And even if we lose, forcing justices to put their arguments against equality in writing, for generations of legal theorists and law students to dissect, is bound to have a salutary effect long-term.

Moreover, the bipartisan nature of this legal team, and particularly Olson's conservative bona-fides, could be just what's needed to nudge pro-gay conservatives out of the closet in supporting marriage equality. If-and I mean IF; a big, fat, entirely hypothetical IF-anyone could convince someone like Chief Justice Roberts to reject the constitutionality of Prop 8, Olson's the guy to do it.

Olson is no fool. This is a high-profile case, and that's doubtless part of his and Boies's motivation for taking it. They will be working "partly" pro-bono. It is unclear who's paying for the other part, which surely won't be cheap.

On the other hand, unlike the push for a ballot initiative to overturn Prop. 8 in 2010 or 2012, this case won't require substantial monetary contributions from the cash-strapped grass roots. And if Olson and Boies don't take up the case, someone else less well-positioned would likely do so.

On the other hand, Prop. 8 may not be the ideal case on which to pin this battle. Olson and Boies plan to argue on equal protection and due process grounds. But California still allows gays and lesbians to enjoy virtually all the statewide legal incidents of marriage, just without the name "marriage." I'm not suggesting that the name is unimportant, or that "virtually" and "statewide" are the same as "all." I am saying that it seems easier to make an equal protection case where the legal incidents, and not just the name, are substantially unequal.

• **Problem to work on**
Can you reproduce the Prop. 8 passage word for word, beginning at "Moreover, the bipartisan" and stopping after "won't be cheap."? The material that comes next is drawn from a different source.

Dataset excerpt
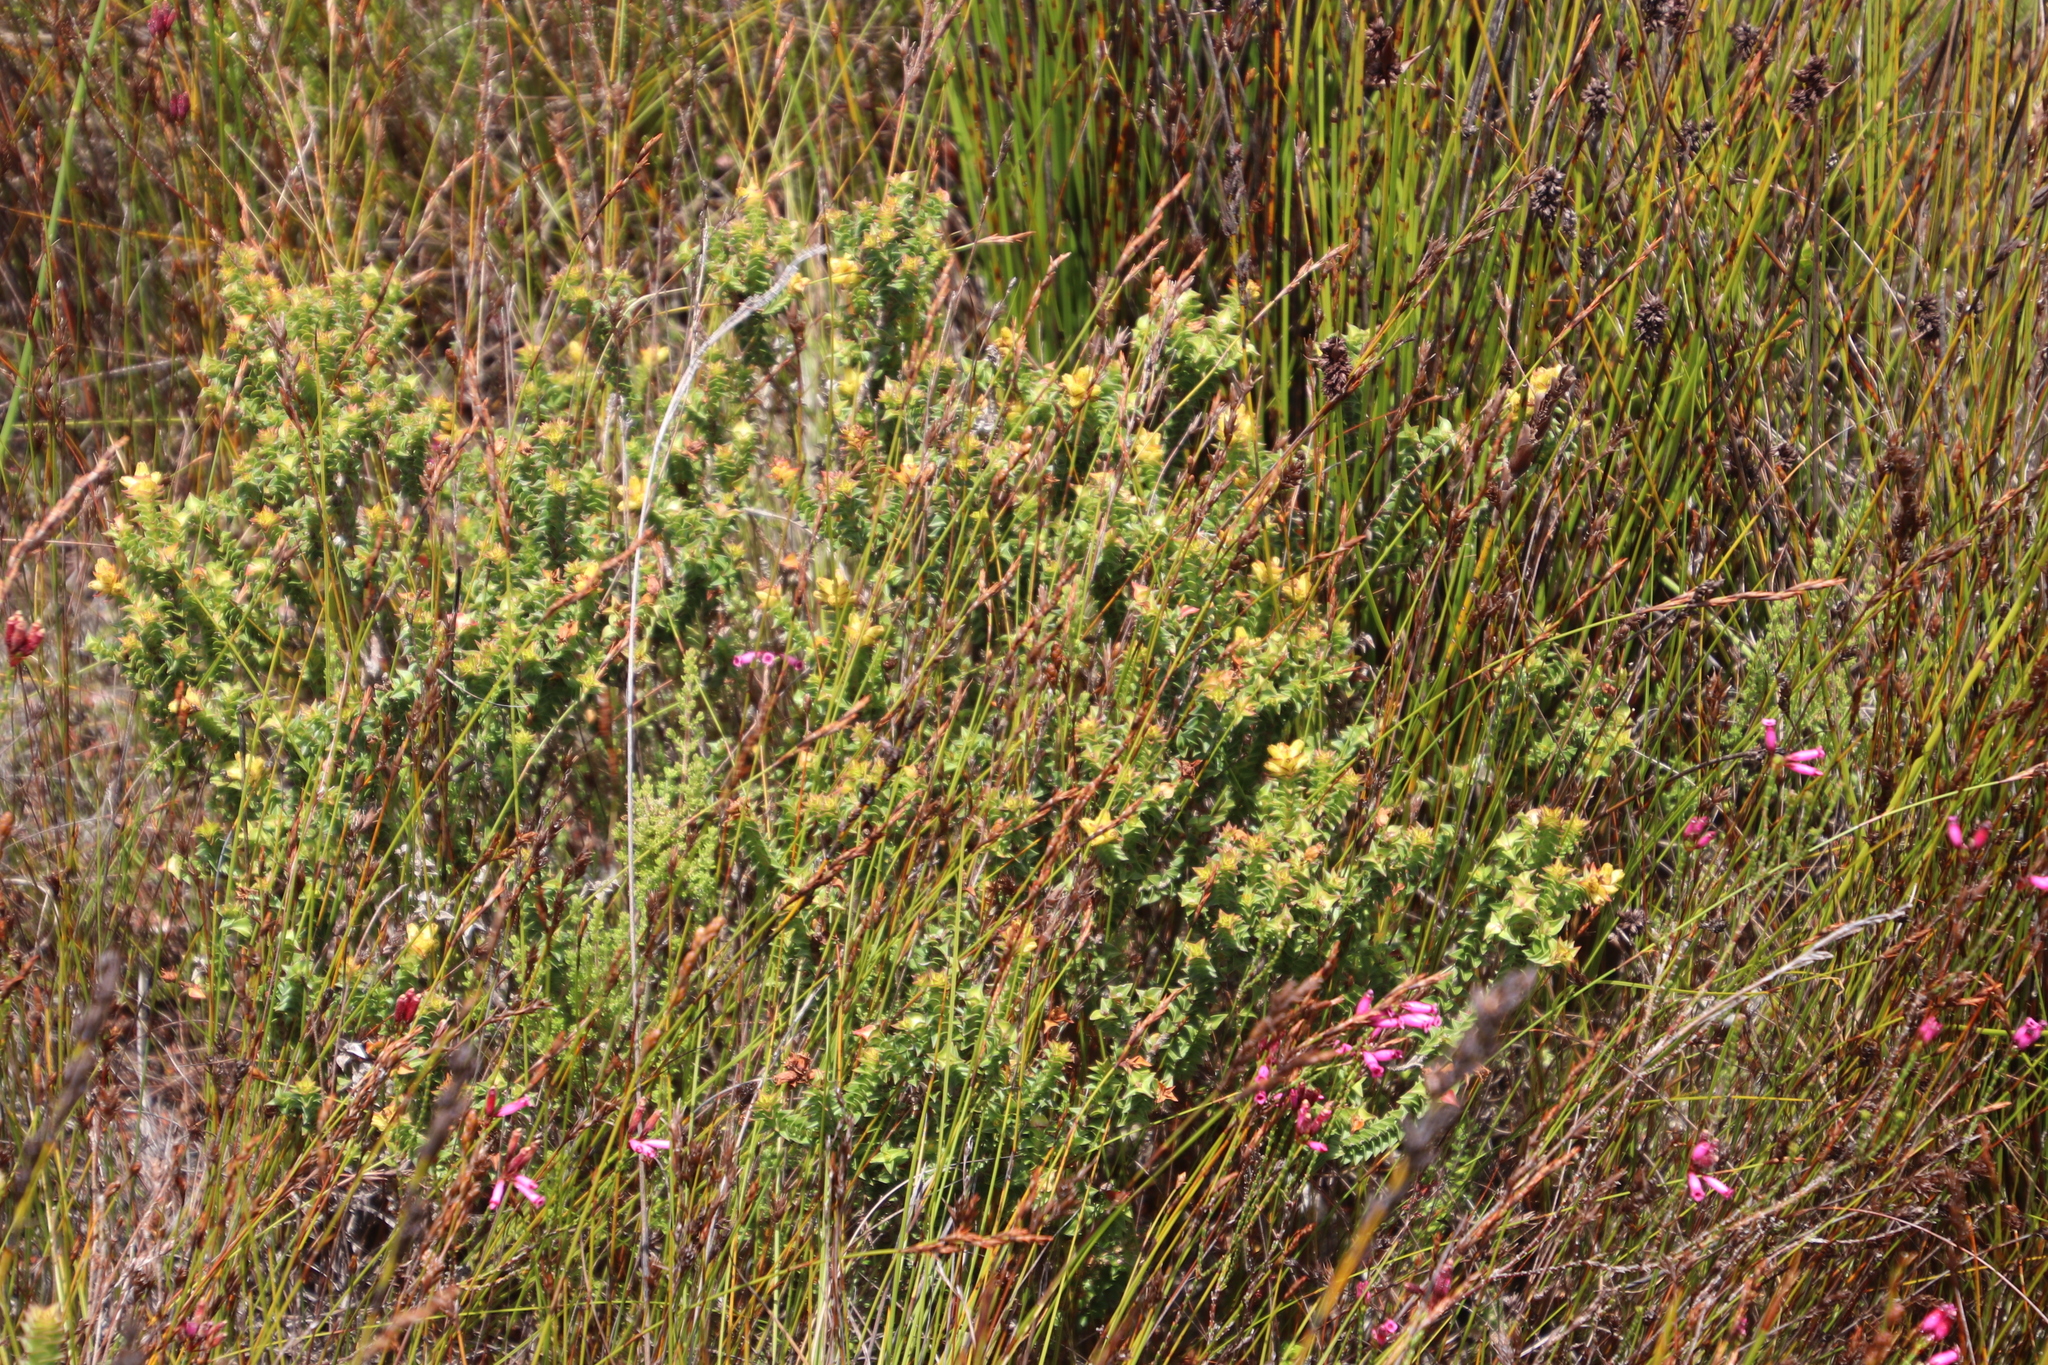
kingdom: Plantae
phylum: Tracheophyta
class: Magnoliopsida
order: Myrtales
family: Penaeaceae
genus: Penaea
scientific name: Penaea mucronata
--
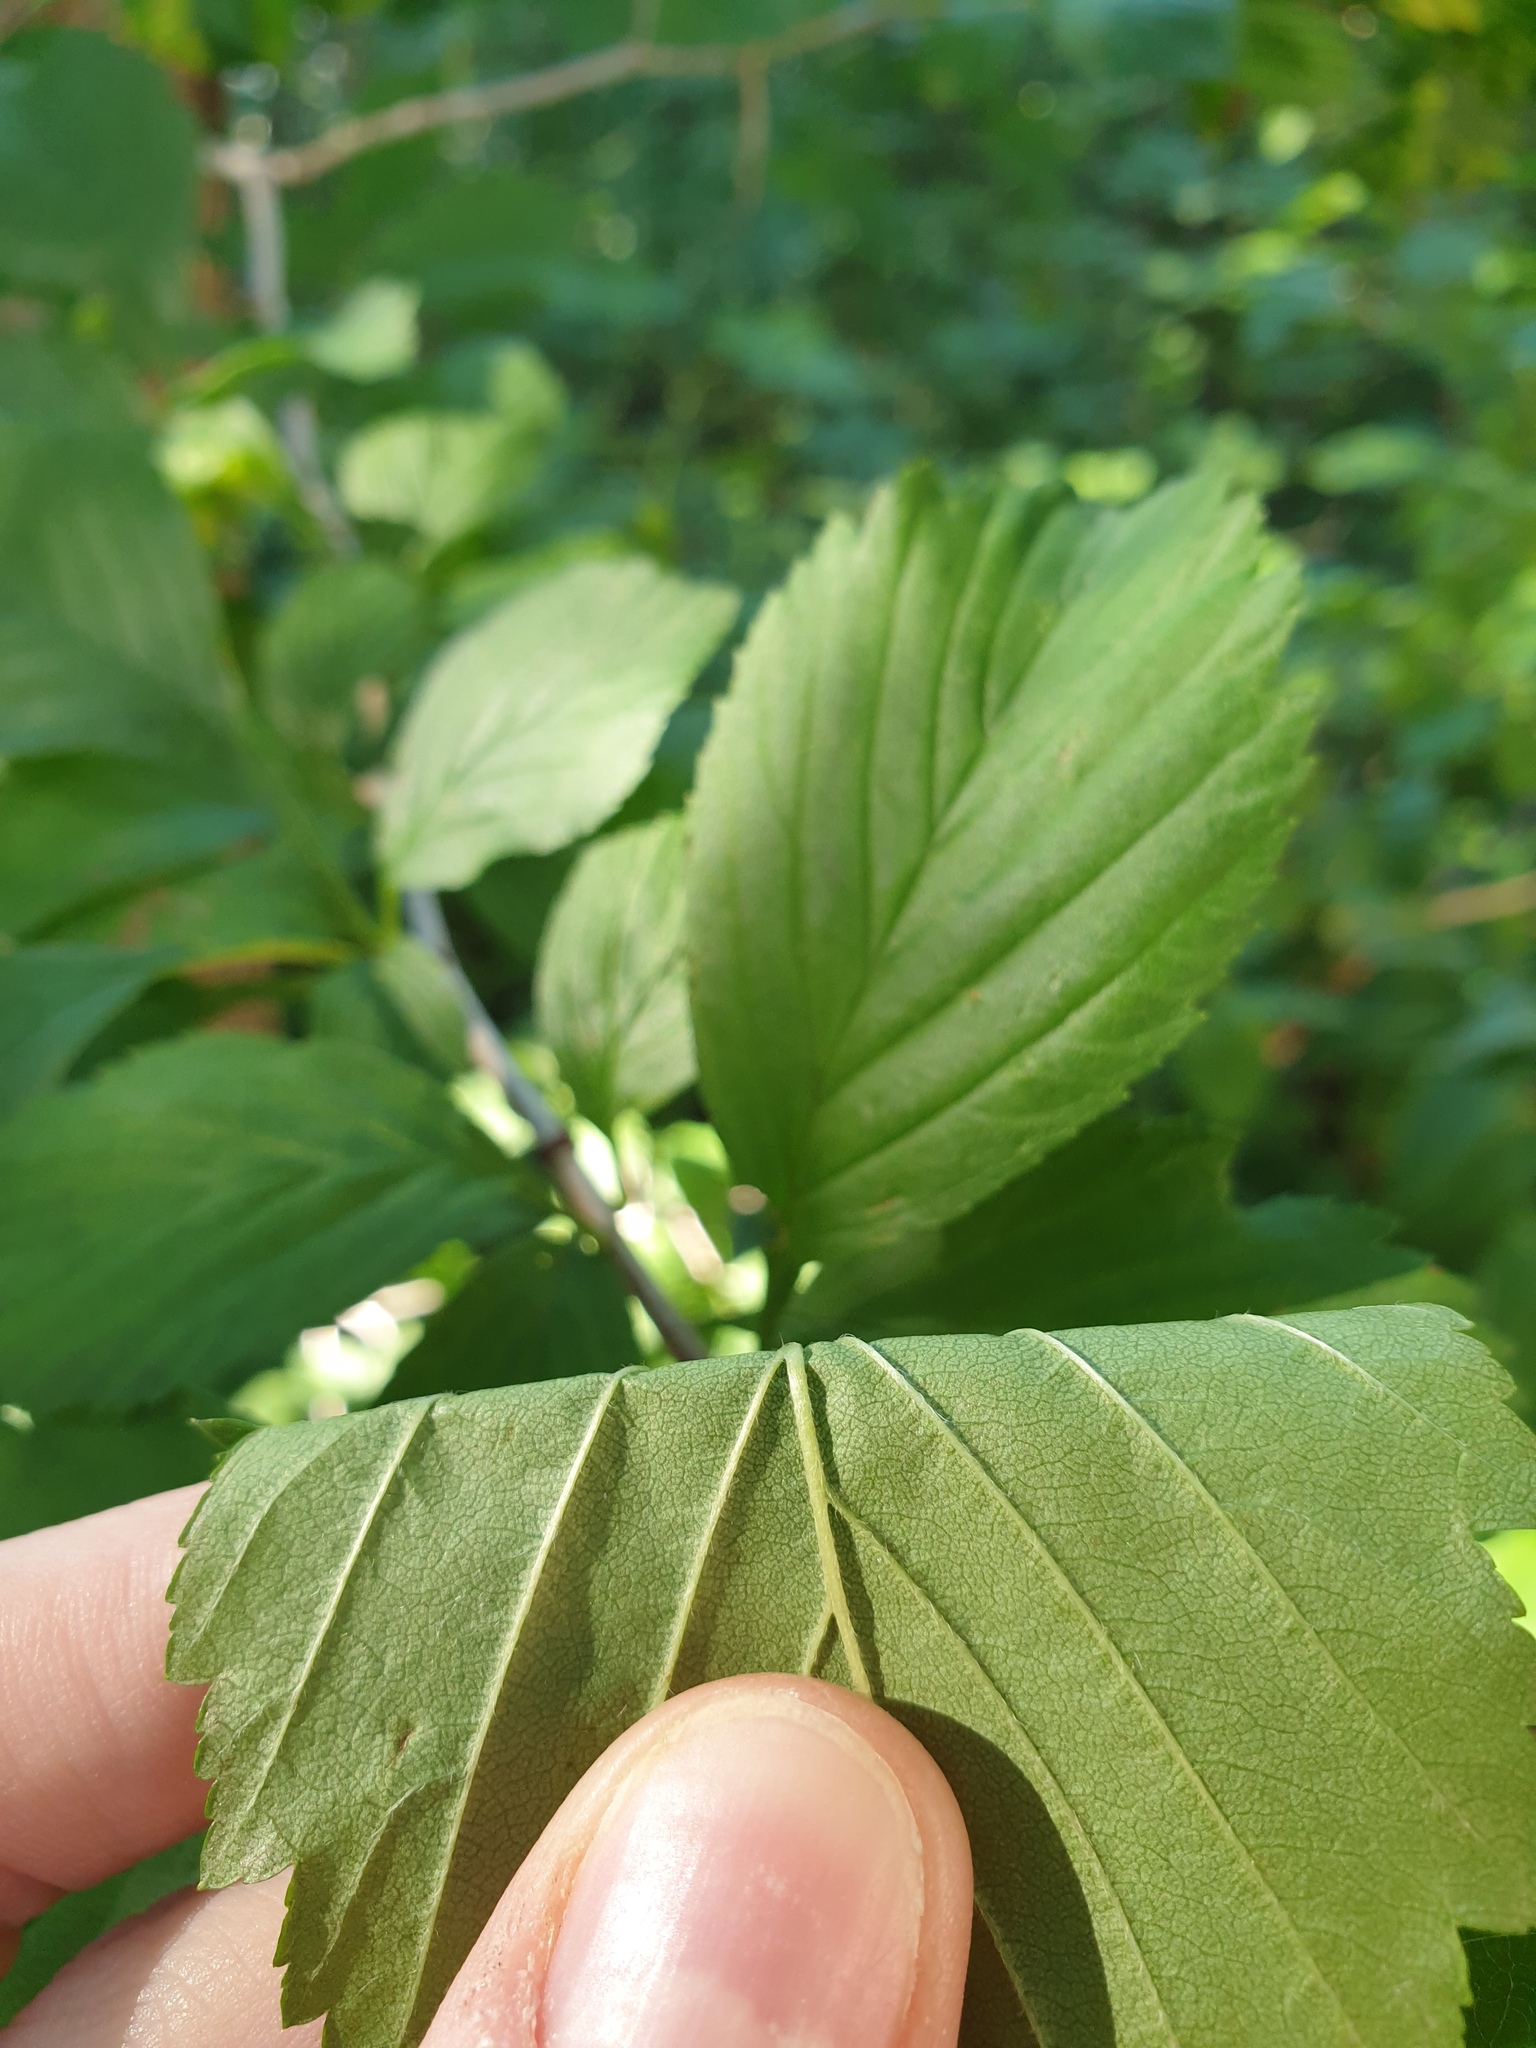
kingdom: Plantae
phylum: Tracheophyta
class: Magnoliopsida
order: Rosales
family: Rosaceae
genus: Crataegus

• **Correct result**
Moreover, the bipartisan nature of this legal team, and particularly Olson's conservative bona-fides, could be just what's needed to nudge pro-gay conservatives out of the closet in supporting marriage equality. If-and I mean IF; a big, fat, entirely hypothetical IF-anyone could convince someone like Chief Justice Roberts to reject the constitutionality of Prop 8, Olson's the guy to do it.

Olson is no fool. This is a high-profile case, and that's doubtless part of his and Boies's motivation for taking it. They will be working "partly" pro-bono. It is unclear who's paying for the other part, which surely won't be cheap.